The creator described taking powder from a GHK-Cu peptide bottle and loading it into what appear to be oral pouches, similar in format to nicotine or caffeine pouches. They said the product is "coming out next month." That is the full extent of the claim. There is no efficacy talk, no dosing guidance, no disease treatment promise. It is essentially a product teaser.
To be fair, there is not much to fact-check in the literal transcript. The claim is: we are reformatting a peptide powder into a pouch delivery system. Whether that is scientifically sound, legally defensible, and safe is where things get interesting, because the format itself raises real questions that a half-million viewers probably did not think to ask.
Does the science back this up?
The peptide shown is almost certainly GHK-Cu, a copper-binding tripeptide with a genuinely interesting research profile. The delivery format, however, is the problem. GHK-Cu has been studied primarily in topical and injectable forms. Oral bioavailability for peptides in general is notoriously poor.
Peptides are chains of amino acids. The digestive system is specifically designed to break them apart. Enzymes in saliva and the gastrointestinal tract cleave peptide bonds before most compounds reach systemic circulation. A sublingual or buccal pouch could theoretically bypass some of that digestion by absorbing through oral mucosa, but GHK-Cu specifically has not been validated for this route in peer-reviewed human trials.
Pickart and Margolina (2018, Cosmetics) reviewed GHK-Cu's biological activity extensively, but their work focused on topical skin applications and in vitro models. Abdulghani et al. (2021, Journal of Drugs in Dermatology) similarly examined GHK-Cu in wound healing contexts, again via topical application. No published human pharmacokinetic data exists confirming that a buccal pouch format delivers meaningful systemic concentrations of this peptide.
What did they get wrong (or right)?
The creator did not make false efficacy claims, which is more restraint than most peptide influencers show. Credit where it is due. They did not say GHK-Cu heals wounds, reverses aging, or treats any condition. They showed a product format and announced a launch date.
What they glossed over entirely is that reformulating a research peptide into a consumer pouch product and selling it is not a trivial regulatory step. Peptides like GHK-Cu are not FDA-approved drugs for systemic use. Depending on claims made at launch, this product could be classified as a dietary supplement, a drug, or an unapproved new drug. The FDA has repeatedly sent warning letters to companies selling peptides as supplements when implied disease treatment claims appear in marketing materials.
The buccal delivery angle is also unproven for this compound specifically. Assuming that what works in a nicotine pouch or a melatonin strip translates cleanly to a copper-binding peptide is not supported by available evidence. That assumption could mean the product simply does not work as intended, which is the most charitable outcome.

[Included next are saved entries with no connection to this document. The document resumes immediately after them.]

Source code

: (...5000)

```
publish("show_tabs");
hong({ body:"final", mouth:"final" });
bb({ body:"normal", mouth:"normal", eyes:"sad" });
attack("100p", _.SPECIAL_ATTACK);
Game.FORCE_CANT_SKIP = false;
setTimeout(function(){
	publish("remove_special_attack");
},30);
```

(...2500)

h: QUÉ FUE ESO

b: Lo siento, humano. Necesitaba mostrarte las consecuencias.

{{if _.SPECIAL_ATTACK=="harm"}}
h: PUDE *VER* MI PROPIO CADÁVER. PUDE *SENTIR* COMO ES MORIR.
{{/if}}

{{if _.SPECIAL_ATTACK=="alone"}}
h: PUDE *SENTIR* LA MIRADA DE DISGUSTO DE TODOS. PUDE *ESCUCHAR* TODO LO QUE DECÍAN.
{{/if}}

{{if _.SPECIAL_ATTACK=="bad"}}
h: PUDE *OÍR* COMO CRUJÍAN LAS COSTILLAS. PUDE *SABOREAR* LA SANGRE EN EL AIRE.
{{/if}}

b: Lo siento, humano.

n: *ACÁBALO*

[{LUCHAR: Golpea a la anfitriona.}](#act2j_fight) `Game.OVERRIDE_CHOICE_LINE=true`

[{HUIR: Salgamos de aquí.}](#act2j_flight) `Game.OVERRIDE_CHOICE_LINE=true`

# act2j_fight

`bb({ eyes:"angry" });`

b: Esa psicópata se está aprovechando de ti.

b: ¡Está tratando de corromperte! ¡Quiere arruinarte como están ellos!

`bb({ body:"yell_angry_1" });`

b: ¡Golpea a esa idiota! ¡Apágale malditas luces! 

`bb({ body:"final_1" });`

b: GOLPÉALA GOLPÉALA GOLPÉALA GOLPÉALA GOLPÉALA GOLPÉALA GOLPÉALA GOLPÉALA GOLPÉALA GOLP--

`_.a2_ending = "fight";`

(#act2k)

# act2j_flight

What should you actually know?
If you are considering buying this product when it launches, here is what the video did not tell you. First, GHK-Cu's most replicated benefits, collagen synthesis stimulation and antioxidant gene expression, come from topical application directly to tissue. Pickart's foundational work established this in skin models, not in oral delivery systems.

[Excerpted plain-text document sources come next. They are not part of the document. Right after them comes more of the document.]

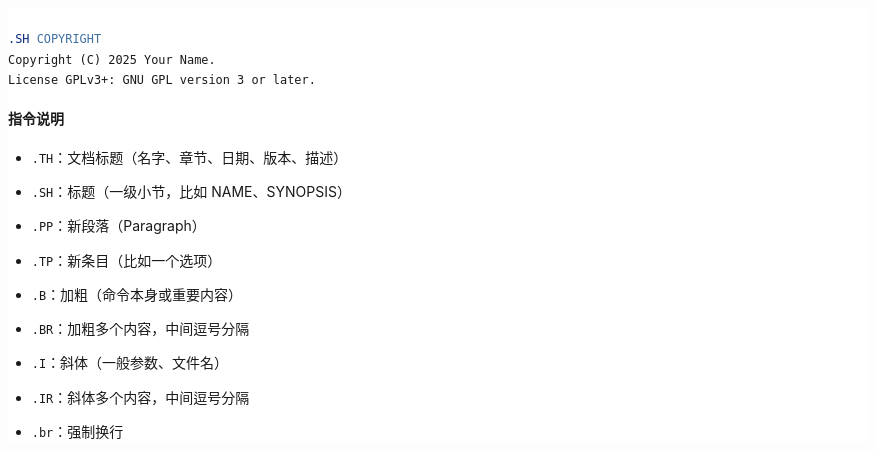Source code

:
 ```roff

.SH COPYRIGHT
Copyright (C) 2025 Your Name.
License GPLv3+: GNU GPL version 3 or later.
```

#### 指令说明

* `.TH`：文档标题（名字、章节、日期、版本、描述）

* `.SH`：标题（一级小节，比如 NAME、SYNOPSIS）

* `.PP`：新段落（Paragraph）

* `.TP`：新条目（比如一个选项）

* `.B`：加粗（命令本身或重要内容）

* `.BR`：加粗多个内容，中间逗号分隔

* `.I`：斜体（一般参数、文件名）

* `.IR`：斜体多个内容，中间逗号分隔

* `.br`：强制换行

Second, the regulatory status of this product format is genuinely unclear. A peptide powder in a pouch sold to consumers sits in a gray zone that the FDA has been actively narrowing since 2023, when the agency formally excluded certain peptides from the dietary supplement category.
Third, copper itself has a narrow therapeutic window. GHK-Cu contains copper in a chelated form, but regular buccal dosing of copper-containing compounds without clinical oversight is not something that has a clean safety record in humans at meaningful doses. The National Institutes of Health Office of Dietary Supplements flags copper toxicity as a real concern above 10mg daily.
None of this means the product will be dangerous or ineffective. It means the burden of proof is on the manufacturer to show bioavailability, safety, and legal compliance before those pouches ship in May.